**EXERCISE BRIEF**
Please return all lines from the records below that include the string "CHEST神戸店".

Saved data entries:
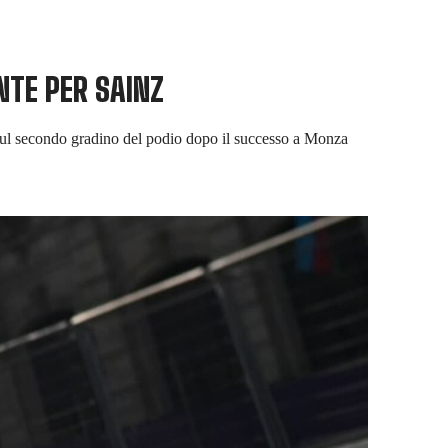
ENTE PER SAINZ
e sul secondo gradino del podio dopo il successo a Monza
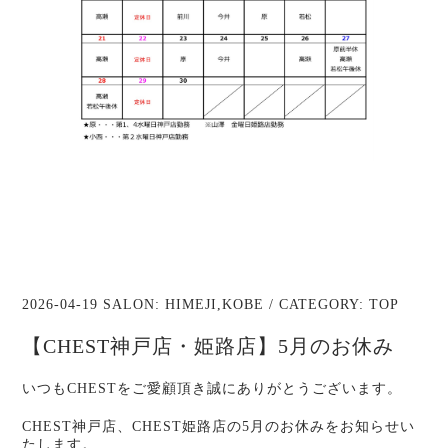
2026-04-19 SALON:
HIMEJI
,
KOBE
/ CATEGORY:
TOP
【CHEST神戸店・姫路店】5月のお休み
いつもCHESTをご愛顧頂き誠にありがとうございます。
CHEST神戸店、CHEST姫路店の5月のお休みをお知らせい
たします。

==

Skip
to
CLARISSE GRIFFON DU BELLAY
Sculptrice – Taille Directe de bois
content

**ANSWER TO THE EXERCISE**
【CHEST神戸店・姫路店】5月のお休み
CHEST神戸店、CHEST姫路店の5月のお休みをお知らせい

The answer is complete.